* _EXTRACTED RECORDS_:
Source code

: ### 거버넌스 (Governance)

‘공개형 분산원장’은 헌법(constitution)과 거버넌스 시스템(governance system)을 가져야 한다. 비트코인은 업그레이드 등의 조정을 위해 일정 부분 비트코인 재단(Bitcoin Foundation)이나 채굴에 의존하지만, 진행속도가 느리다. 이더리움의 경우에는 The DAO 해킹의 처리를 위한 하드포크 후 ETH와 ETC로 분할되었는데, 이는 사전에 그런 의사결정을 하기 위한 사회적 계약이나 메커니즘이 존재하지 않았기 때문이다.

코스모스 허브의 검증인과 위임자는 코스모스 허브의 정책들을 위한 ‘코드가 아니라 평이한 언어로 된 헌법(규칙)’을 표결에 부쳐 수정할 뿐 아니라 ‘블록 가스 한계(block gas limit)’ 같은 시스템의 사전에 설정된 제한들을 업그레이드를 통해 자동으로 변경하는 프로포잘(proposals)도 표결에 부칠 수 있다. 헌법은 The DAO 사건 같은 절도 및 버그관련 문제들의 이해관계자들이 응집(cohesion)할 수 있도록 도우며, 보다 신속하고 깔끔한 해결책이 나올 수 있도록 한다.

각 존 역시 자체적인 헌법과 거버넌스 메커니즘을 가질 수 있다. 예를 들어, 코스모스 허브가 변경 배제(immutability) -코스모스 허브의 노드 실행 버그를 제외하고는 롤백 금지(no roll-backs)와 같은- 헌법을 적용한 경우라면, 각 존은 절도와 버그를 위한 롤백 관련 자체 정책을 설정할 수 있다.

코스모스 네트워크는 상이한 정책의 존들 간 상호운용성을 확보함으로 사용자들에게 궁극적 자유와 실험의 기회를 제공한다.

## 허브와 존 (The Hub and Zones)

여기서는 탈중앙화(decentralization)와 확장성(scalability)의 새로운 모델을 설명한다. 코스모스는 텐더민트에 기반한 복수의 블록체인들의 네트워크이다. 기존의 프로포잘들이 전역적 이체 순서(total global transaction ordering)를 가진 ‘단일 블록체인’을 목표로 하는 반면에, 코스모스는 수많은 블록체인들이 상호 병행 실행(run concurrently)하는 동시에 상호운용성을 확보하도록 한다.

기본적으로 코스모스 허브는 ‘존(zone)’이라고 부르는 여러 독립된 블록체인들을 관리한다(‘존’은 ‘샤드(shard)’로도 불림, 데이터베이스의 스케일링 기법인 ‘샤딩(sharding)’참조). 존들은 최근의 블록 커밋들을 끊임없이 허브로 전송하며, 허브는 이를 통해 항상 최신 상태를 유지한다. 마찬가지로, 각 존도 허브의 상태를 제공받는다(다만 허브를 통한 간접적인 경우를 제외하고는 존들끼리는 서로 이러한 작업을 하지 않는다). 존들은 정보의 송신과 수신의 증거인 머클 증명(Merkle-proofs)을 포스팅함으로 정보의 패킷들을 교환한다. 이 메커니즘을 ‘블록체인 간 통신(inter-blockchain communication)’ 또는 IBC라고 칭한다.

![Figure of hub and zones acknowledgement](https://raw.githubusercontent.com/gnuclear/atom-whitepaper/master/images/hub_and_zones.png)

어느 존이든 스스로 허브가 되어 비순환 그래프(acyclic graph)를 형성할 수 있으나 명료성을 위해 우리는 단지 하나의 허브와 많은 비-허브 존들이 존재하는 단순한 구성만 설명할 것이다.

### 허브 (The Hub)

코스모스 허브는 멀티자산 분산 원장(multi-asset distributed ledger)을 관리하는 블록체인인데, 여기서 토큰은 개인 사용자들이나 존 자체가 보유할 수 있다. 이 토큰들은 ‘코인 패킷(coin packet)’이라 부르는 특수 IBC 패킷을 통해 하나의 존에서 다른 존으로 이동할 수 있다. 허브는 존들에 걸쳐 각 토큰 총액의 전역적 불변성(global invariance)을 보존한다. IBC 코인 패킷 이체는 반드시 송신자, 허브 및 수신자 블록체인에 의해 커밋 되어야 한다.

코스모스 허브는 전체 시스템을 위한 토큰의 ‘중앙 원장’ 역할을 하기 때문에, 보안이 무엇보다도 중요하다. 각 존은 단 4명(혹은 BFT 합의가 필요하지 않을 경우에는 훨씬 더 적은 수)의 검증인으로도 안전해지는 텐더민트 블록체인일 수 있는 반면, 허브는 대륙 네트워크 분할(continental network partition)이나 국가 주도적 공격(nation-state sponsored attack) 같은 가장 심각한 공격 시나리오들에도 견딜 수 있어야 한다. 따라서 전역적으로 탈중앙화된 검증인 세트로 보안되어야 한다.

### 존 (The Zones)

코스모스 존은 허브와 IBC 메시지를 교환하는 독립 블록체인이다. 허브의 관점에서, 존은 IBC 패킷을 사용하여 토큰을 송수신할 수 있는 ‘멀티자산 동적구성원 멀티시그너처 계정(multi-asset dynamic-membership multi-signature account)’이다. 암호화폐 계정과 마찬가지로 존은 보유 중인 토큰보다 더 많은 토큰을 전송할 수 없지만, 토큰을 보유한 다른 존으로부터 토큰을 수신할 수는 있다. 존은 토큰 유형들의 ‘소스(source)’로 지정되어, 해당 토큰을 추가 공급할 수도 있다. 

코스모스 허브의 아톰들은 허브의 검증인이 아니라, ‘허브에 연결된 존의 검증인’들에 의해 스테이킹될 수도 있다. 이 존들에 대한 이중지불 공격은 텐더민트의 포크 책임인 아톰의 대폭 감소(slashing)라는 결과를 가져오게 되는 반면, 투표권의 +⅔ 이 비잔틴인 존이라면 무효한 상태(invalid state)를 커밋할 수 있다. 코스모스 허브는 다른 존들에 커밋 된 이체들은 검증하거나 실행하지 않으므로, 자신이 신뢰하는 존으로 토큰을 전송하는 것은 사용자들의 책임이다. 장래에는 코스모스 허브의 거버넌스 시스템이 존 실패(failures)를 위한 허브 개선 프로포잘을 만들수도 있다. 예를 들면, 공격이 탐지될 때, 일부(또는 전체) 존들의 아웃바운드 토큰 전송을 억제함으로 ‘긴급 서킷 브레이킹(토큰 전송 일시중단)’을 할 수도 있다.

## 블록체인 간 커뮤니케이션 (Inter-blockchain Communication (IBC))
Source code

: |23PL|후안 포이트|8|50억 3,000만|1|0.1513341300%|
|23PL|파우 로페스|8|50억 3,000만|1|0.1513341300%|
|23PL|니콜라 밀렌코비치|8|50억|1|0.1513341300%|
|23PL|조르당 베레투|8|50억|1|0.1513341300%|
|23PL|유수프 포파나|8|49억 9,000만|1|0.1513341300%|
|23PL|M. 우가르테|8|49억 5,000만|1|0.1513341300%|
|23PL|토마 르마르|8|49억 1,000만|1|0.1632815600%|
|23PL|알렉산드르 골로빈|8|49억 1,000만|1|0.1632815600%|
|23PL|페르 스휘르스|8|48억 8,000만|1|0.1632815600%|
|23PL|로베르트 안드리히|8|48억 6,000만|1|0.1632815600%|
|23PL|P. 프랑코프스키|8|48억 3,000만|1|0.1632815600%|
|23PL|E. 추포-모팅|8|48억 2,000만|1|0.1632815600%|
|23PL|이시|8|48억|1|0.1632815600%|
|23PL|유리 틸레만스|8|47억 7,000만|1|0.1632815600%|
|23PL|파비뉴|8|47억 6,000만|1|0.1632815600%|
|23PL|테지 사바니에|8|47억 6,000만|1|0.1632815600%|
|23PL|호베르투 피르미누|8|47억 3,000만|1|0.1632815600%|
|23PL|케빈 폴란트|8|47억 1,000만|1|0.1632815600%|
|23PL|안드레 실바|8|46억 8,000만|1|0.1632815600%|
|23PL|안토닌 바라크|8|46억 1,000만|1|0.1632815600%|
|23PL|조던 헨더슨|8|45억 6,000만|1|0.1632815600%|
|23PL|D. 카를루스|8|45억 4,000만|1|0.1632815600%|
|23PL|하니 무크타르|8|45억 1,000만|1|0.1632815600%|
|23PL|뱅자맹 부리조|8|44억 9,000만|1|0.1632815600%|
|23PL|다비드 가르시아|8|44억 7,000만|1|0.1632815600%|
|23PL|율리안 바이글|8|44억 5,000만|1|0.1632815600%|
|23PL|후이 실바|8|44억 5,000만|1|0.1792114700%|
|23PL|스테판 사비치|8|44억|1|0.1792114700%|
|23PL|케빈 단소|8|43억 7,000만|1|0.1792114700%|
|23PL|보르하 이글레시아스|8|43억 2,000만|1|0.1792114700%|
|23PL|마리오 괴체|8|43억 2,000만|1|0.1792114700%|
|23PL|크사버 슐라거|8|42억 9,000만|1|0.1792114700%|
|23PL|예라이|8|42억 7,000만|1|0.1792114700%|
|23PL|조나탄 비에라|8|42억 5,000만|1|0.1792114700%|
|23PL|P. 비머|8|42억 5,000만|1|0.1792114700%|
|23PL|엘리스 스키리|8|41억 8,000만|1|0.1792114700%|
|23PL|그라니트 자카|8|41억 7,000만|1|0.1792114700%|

* _WHAT YOU ARE ASKED TO DO_: Could you return every line from the entries above in which the string "상호운용성을" occurs?

* _RESPONSE_:
코스모스 네트워크는 상이한 정책의 존들 간 상호운용성을 확보함으로 사용자들에게 궁극적 자유와 실험의 기회를 제공한다.
여기서는 탈중앙화(decentralization)와 확장성(scalability)의 새로운 모델을 설명한다. 코스모스는 텐더민트에 기반한 복수의 블록체인들의 네트워크이다. 기존의 프로포잘들이 전역적 이체 순서(total global transaction ordering)를 가진 ‘단일 블록체인’을 목표로 하는 반면에, 코스모스는 수많은 블록체인들이 상호 병행 실행(run concurrently)하는 동시에 상호운용성을 확보하도록 한다.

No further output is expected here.